Today matters are different. There is not only diversity of gender and race/ethnicity on the board of the MWA as well as sister misters on the SinC board, the membership reflects a changed landscape of the types of writers penning these stories. While the police procedural is still told, it could be a story of cop who’s a black woman confronting departmental racism to do her job right. Or about an Asian-American private detective who not only is perceived a certain way by others but is investigating the questionable death of a suspect at the hands of the police or some other so-called authority.

No surprise then when in 2018 the MWA awarded former prosecutor turned author Lina Fairstein its Grand Master award and the membership rose up in opposition. Fairstein to many, me included, helped railroad, along with the police, five black and brown teenager into prison for serious time, convicting them of rape and beating a victim half to death in a “wilding incident” in the infamous Central Park Five case. A case where DNA finally exonerated the now grown men and the city paid out $41m in a settlement. The award was soon rescinded.

Fairstein who has a solid record of pursing justice for years in cases of sexual offenses, maintained the youths were involved in some way in the rape in an op-ed piece she wrote for the Wall Street Journalin June 2019. Really the surprise was the MWA board picking Fairstein and claiming not to know the controversy surrounding her.

Now in the wake of nation-wide protests sparked by the death of George Floyd, captured agonizingly on smartphone video, by fired Minneapolis police officer Derek Chauvin (now charged with 2nddegree murder), the MWA and SinC (and I’m a sister mister) have both stepped up. The organizations issued statements in support of efforts at reform of the police.

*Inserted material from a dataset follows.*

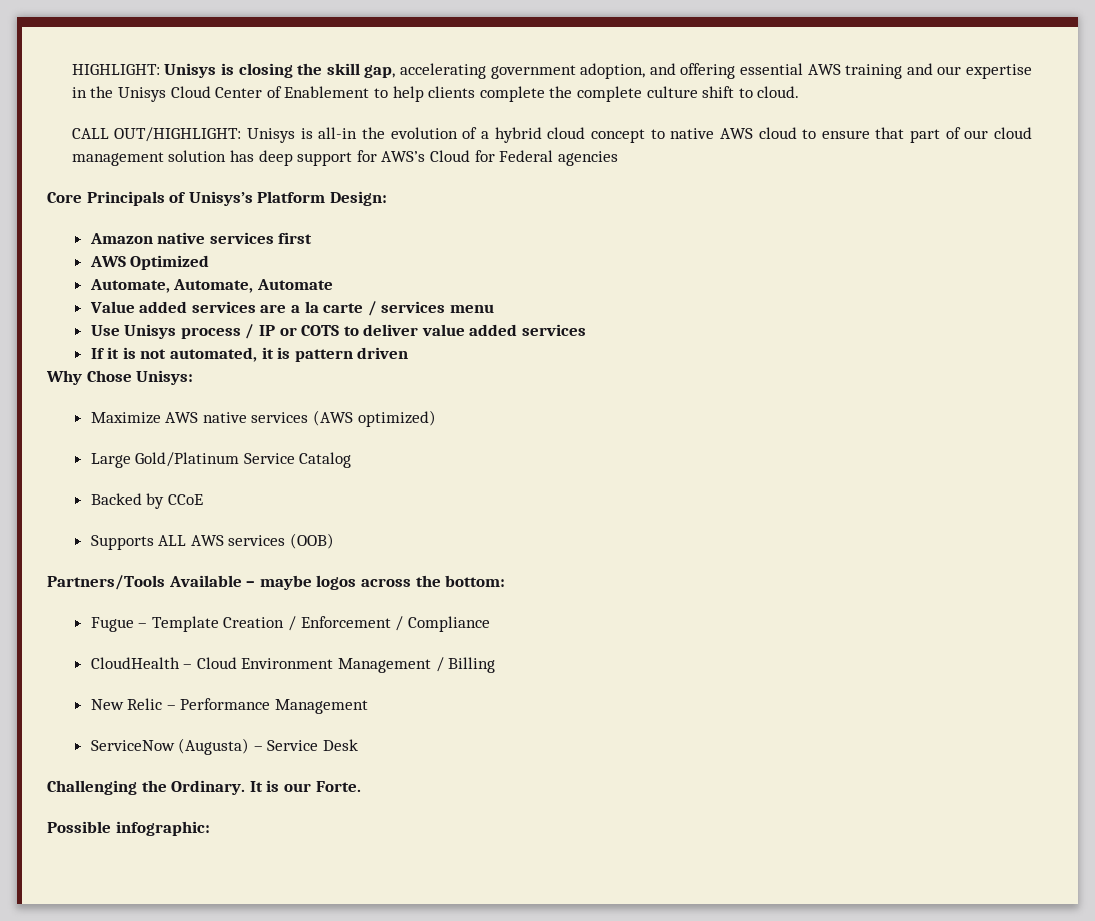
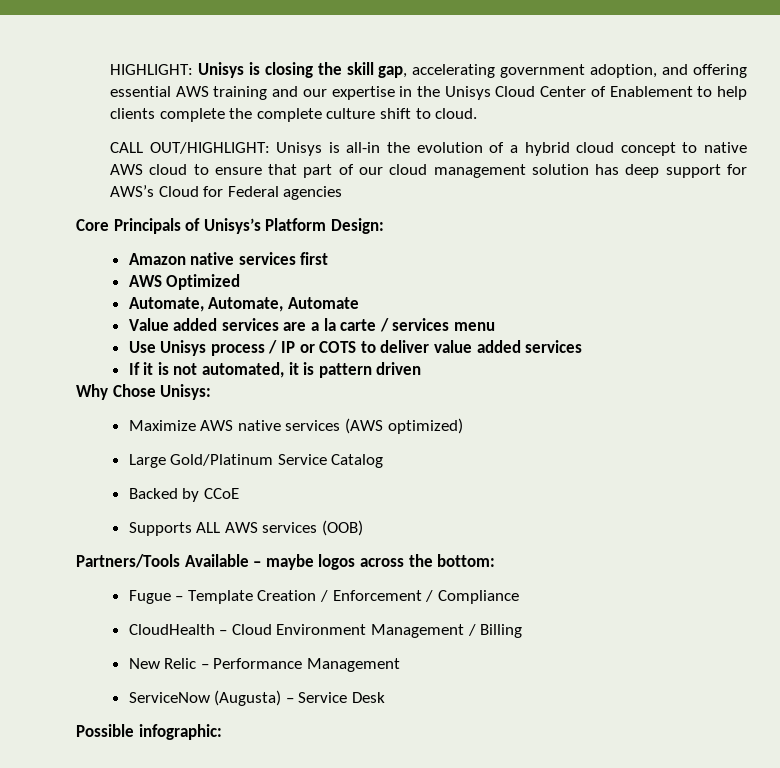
[47,780,361,795] // Challenging the Ordinary. It is our Forte. -> (386, 697) none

From SinC’s statement, “The murders of Breonna Taylor, Ahmaud Arbery and George Floyd are only three recent reminders of the 400-year history of violence visited upon Black people of the United States.”

“Listening leads to understanding, and action leads to change,” the MWA’s statement read in part.

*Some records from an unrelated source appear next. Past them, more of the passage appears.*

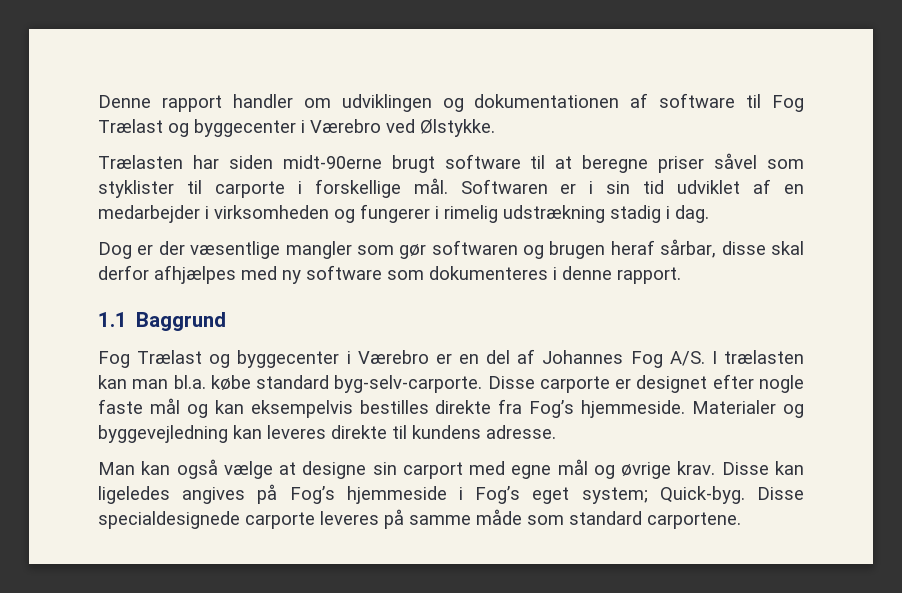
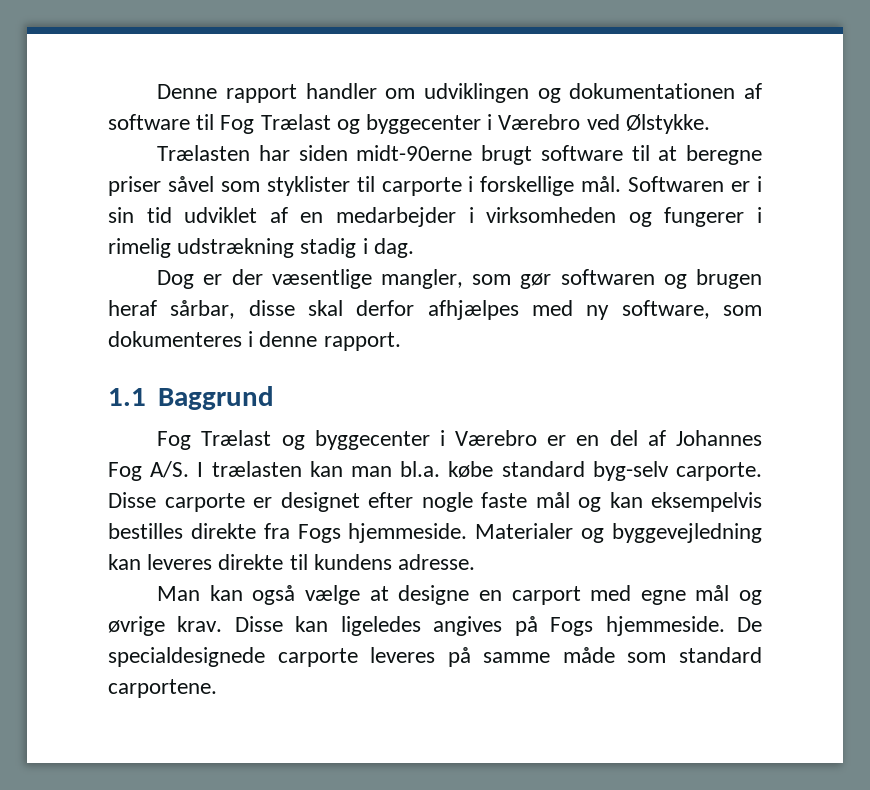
[285,241,352,259] mangler -> [380,269,463,289] mangler,
[306,265,382,280] software -> [621,300,710,319] software,
[334,375,483,393] byg-selv-carporte. -> [592,461,762,481] byg-selv carporte.
[529,400,575,418] Fog’s -> [297,524,341,543] Fogs
[372,462,397,475] sin -> [478,590,502,601] en
[289,486,804,504] Fog’s hjemmeside i Fog’s eget system; Quick-byg. Disse -> [550,616,763,636] Fogs hjemmeside. De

On a listsev I’m part of, Crime Writers of Color, various discussions fly back and forth via email among the loose-kinit group – some of whom are part of the MWA and SinC. The morning following the publishing of these statements, folks on the listserv heard of examples of pushback from the membership, and the nature and character of such was bandied about.  

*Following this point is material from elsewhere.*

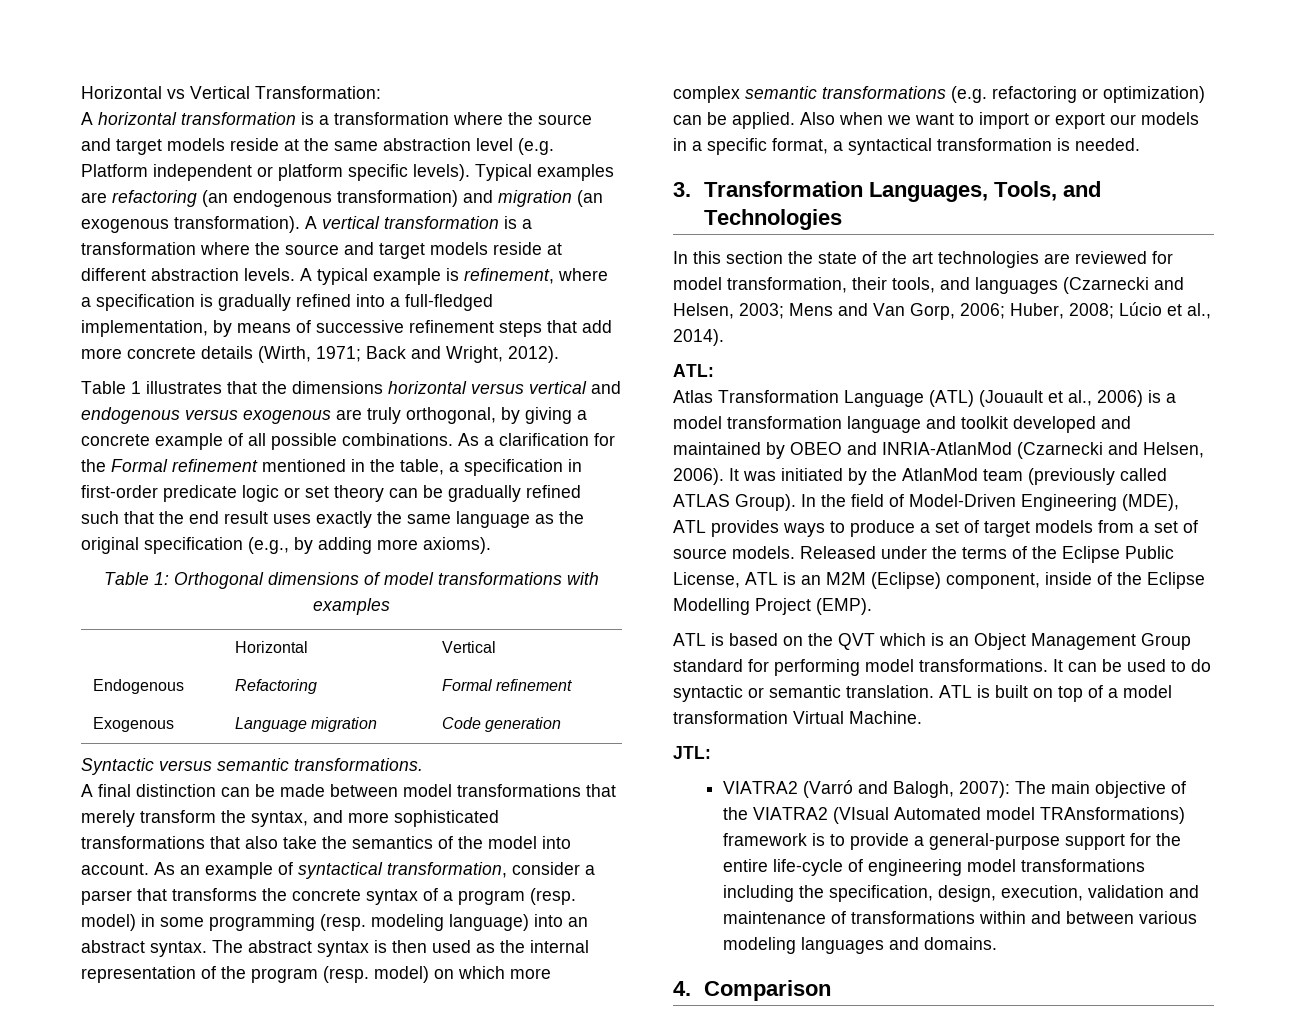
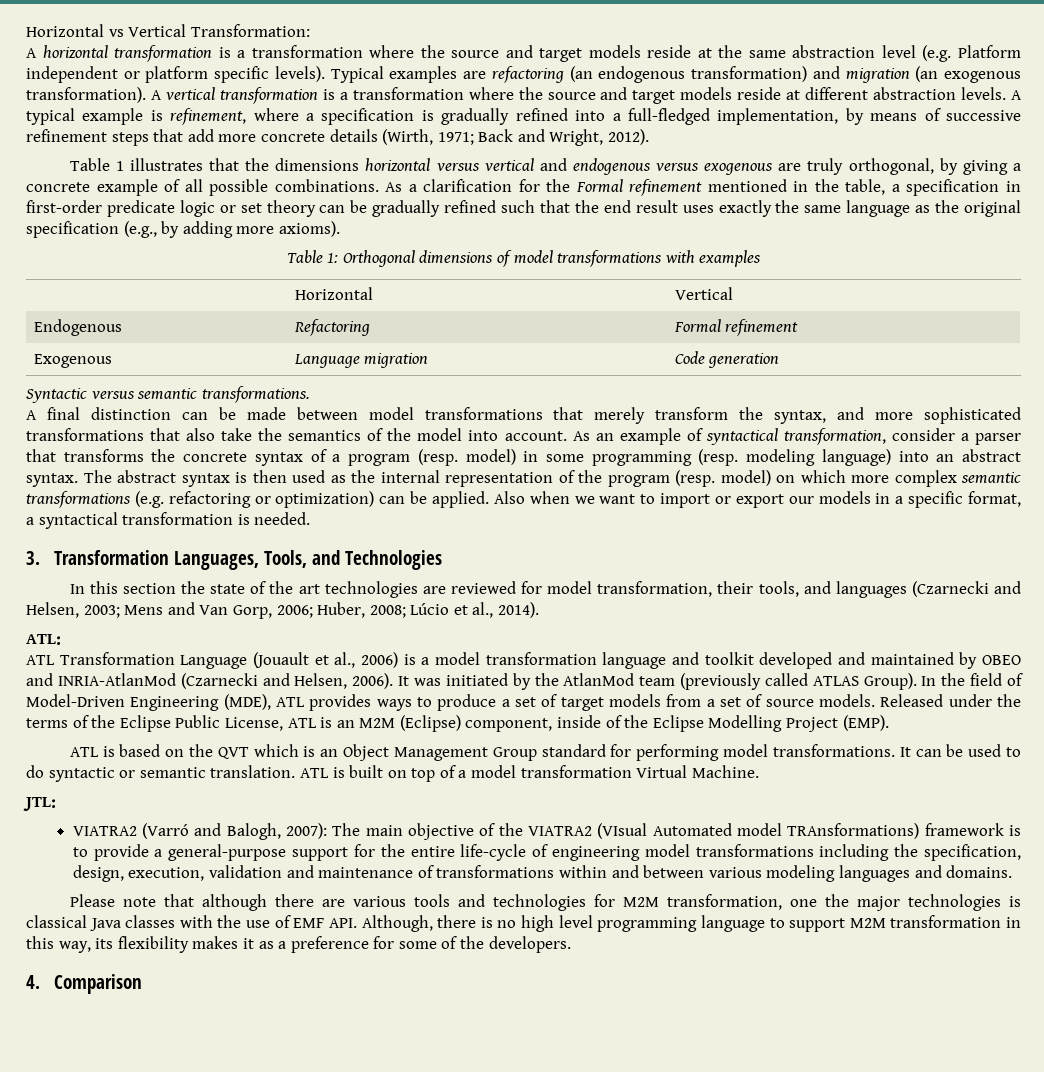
[673,390,713,403] Atlas -> [26,655,55,665] ATL
[929,390,974,407] (ATL) -> (248, 662) none
(998, 943) none -> [69,894,1021,911] [26,915,1021,932] [26,936,571,953] // Please note that although there are various tools and technologies for M2M transformation, one the major technologies is classical Java classes with the use of EMF API. Although, there is no high level programming language to support M2M transformation in this way, its flexibility makes it as a preference for some of the developers.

More importantly, reality demands that writers of color and their white colleagues have to re-evaluate what they write and how in they tell the story. There is no getting around the way in which black and brown communities are policed, be the cops white or not or a mixture as was present at Mr. Floyd’s demise. In this time of the virus that too will have to be depicted in some way in our fictions.  Yet not every mystery story has to be about that (though I can imagine a story where a murderer kills someone and tries to make it look like complications from COVID) or the use of excessive force and race. But me and my fellow crime writes are challenged to consider the point of view, of who is telling the story and thus who controls the narrative…from the hardboiled to the cozy.

Fiction doesn’t bring about change. Clearly it’s because organizations such as Black Lives Matter, L.A. Community Action Network, Stop LAPD Spying Coalition and others being in the streets and testifying at police commission hearings, let alone what’s happening now, has culminated in the Mayor of Los Angeles proposing a $100-$150m cut in the police budget (not a decrease by the way) and redirecting those monies to “jobs, education and healing.”  Fiction can though reflect those changes. It has no choice if it’s to remain relevant and resonate.   

2 thoughts on The Narrative of Change

  1. Well said, Gary. Police state fan fiction has been complicit in white supremacy and police brutality for decades and these orgs (of which I am also a MWA member) have finally stepped up and it’s a good start. Thank you for your words. I miss seeing you at cons!